- Born: 28 March 1947 (age 79) Budapest, Hungary
- Genres: Opera, operetta
- Occupations: Singer, actor, director
- Years active: 1975–present

= Győző Leblanc =

Hungarian opera singer, actor, and director

Győző Leblanc (born March 28, 1947, Budapest, Hungary) is a well-known Hungarian tenor opera singer, actor and director.

==Life==
He was born in Budapest on March 28, 1947. He continued his solo studies between 1969 and 1975 at the Franz Liszt Academy of Music where his teachers were Éva Kutrucz and Jenő Sipos. After graduating, he became a private ensemble of the Hungarian State Opera House, and he also featured a lot of operettas. He has performed abroad many times, because of that he is often called the Traveling Operative Ambassador of the Hungarian operetta.
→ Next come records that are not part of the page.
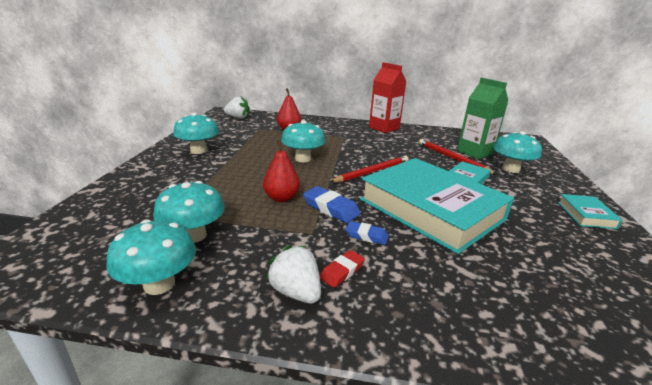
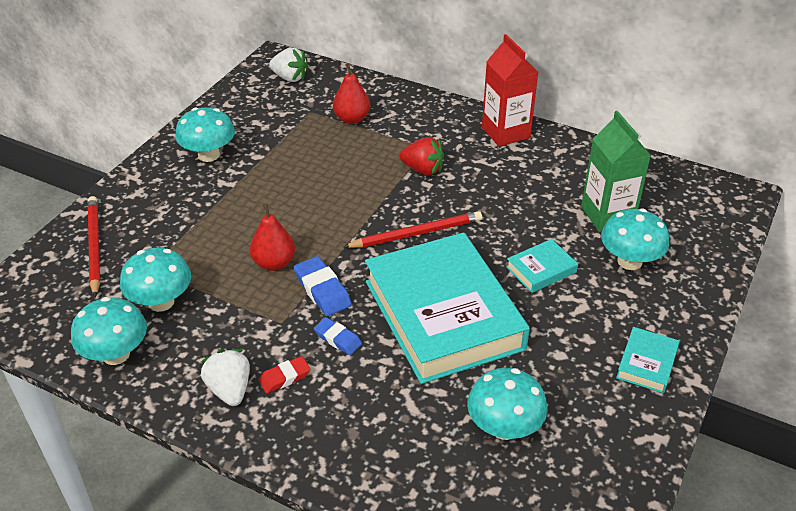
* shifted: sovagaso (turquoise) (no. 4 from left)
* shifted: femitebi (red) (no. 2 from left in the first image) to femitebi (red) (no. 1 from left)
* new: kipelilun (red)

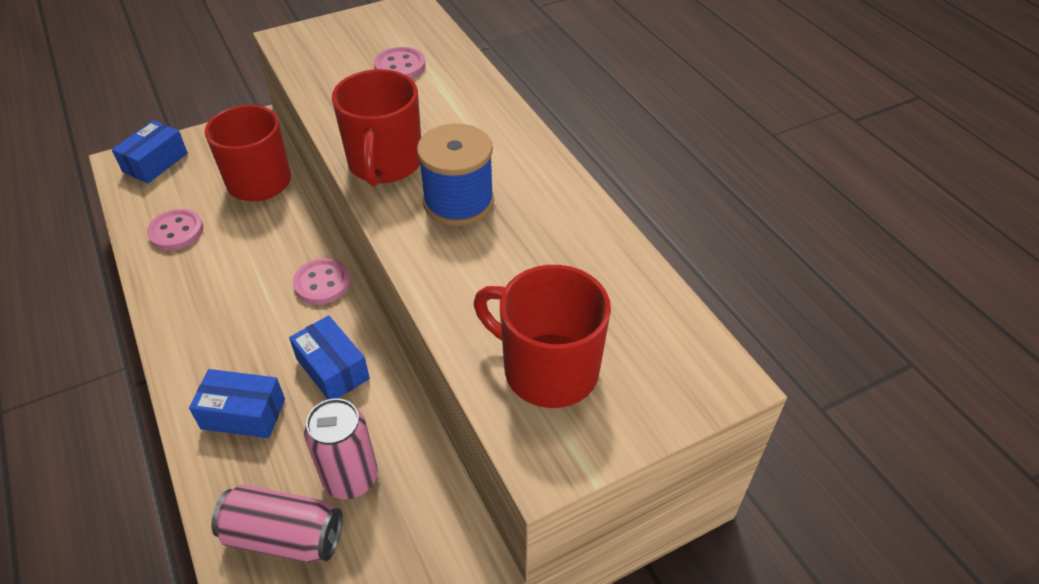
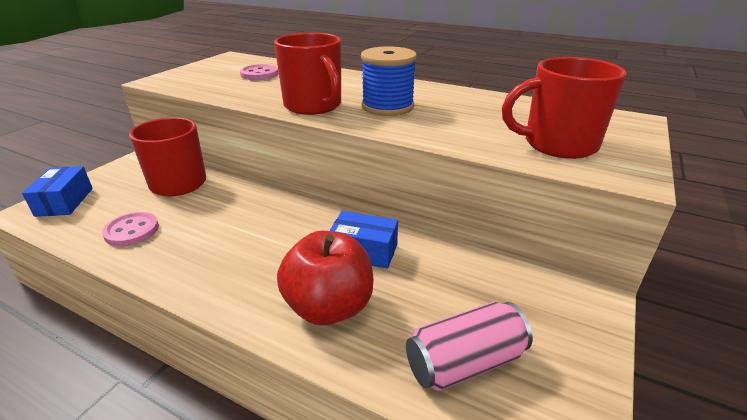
* gone: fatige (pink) (no. 2 from left)
* swapped: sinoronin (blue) (no. 2 from left) to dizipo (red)
* gone: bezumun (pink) (no. 2 from left)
His memorable roles include Rodolfo of Puccini's La Bohéme and Pinkerton of Puccini's Madama Butterfly, Erkel's Bánk bán, Don José of Bizet's Carmen and numerous operetta bonviva characters. In his 40 years of career, he has been singing as a director and even in films.

==Personal life==
He states about his ancestors: "our family formerly used my surname as Le'Blanc, which means white in French. There are not many Leblanc in Hungary, but the French directories can prove that this is a common name in France, like the name Kovács in Hungary. My ancestors came from a small mining village, Saint-Hubert in Alsace-Lorraine. Then my great-great-grandfather moved to Vienna, where he met his Austrian wife, and after the introduction of the settlement policies of Maria Theresa, they came to Banat."

After his first marriage with Katalin Pitti he married Zsuzsanna Csonka opera singer. They had together two sons, Győző and Gergely. He married again. His third wife is Éva Tóth.